One of our key results involves the relationship between urbanization and income growth, as we reveal a unidirectional causality from urbanization to income growth in China. Furthermore, the generalized impulse response functions and variance decomposition confirm the results of the Granger causality tests. These results suggest that the Chinese government should continue to push forward with urbanization and encourage rural residents to move into urban areas because urbanization will offer them higher-paying jobs. The increased income can help people to improve their living standards.

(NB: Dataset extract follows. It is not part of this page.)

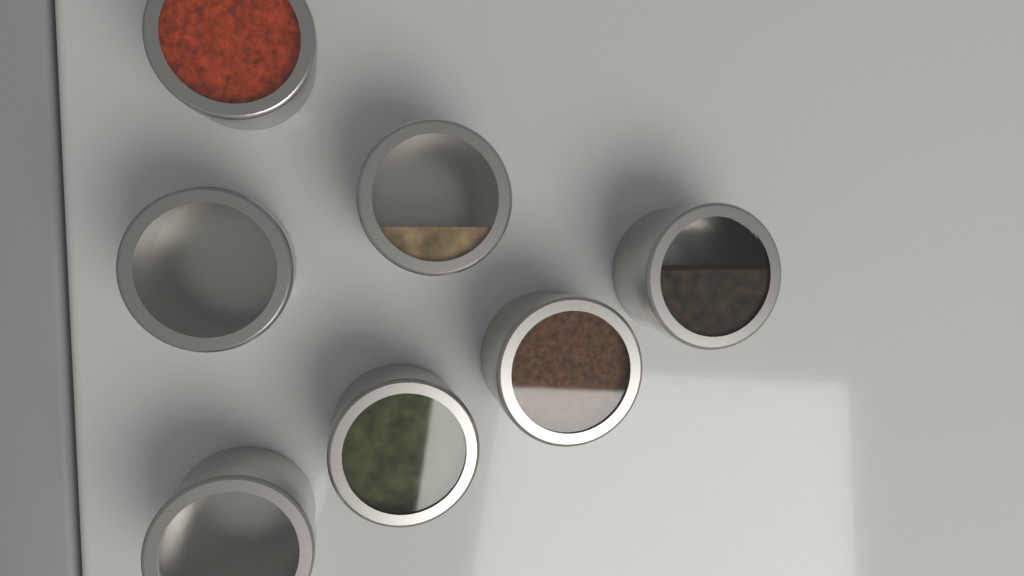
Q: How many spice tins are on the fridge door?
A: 7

Two other key results have some important policy implications. Unidirectional causality is examined from urbanization to CO2 emissions and from income to CO2 emissions, indicating that both urbanization and income growth can lead to increased CO2 emissions in China. Furthermore, the results are confirmed by generalized impulse response functions and variance decomposition. The impulse responses show that shocks in urbanization and income have significant positive effects on CO2 emissions. Moreover, the variance decomposition results show that income growth gradually takes over changes in urbanization as the largest contributor of CO2 emissions. In general, urbanization can increase people’s income, which may lead to changes in their lifestyles, such as the use of cars and electrical appliances. All those will result in increased CO2 emissions and lead to extreme weather and respiratory diseases. However, the results suggest that CO2 emissions cannot cause income growth, which means that income will not be reduced if we control CO2 emissions in China. The Chinese government can directly reduce CO2 emissions by developing and implementing stricter policies, such as carbon taxation and carbon emissions trading. Under such environmental regulation polices, those enterprises who emit CO2 would pay for their polluting behaviors. Environmental cost payments encourage enterprises to apply clean technologies or improve energy efficiency. Simultaneously, enterprises should become more socially responsible by cultivating a corporate culture of environmental protection and establishing environmental funds. For individuals, it is necessary to establish the consumption concept of environmental protection, which means that improving the energy consumption structure and increasing green consumption should be taken into account. In other words, individuals can change their lifestyles by buying more energy-efficient vehicles or taking public transportation.

By implementing this set of policies, we predict that urbanization and income can continue to rise, while CO2 emissions are reduced. There may be less extreme weather. Moreover, with improved air quality, the rates of asthma and other lung-related ailments will decrease.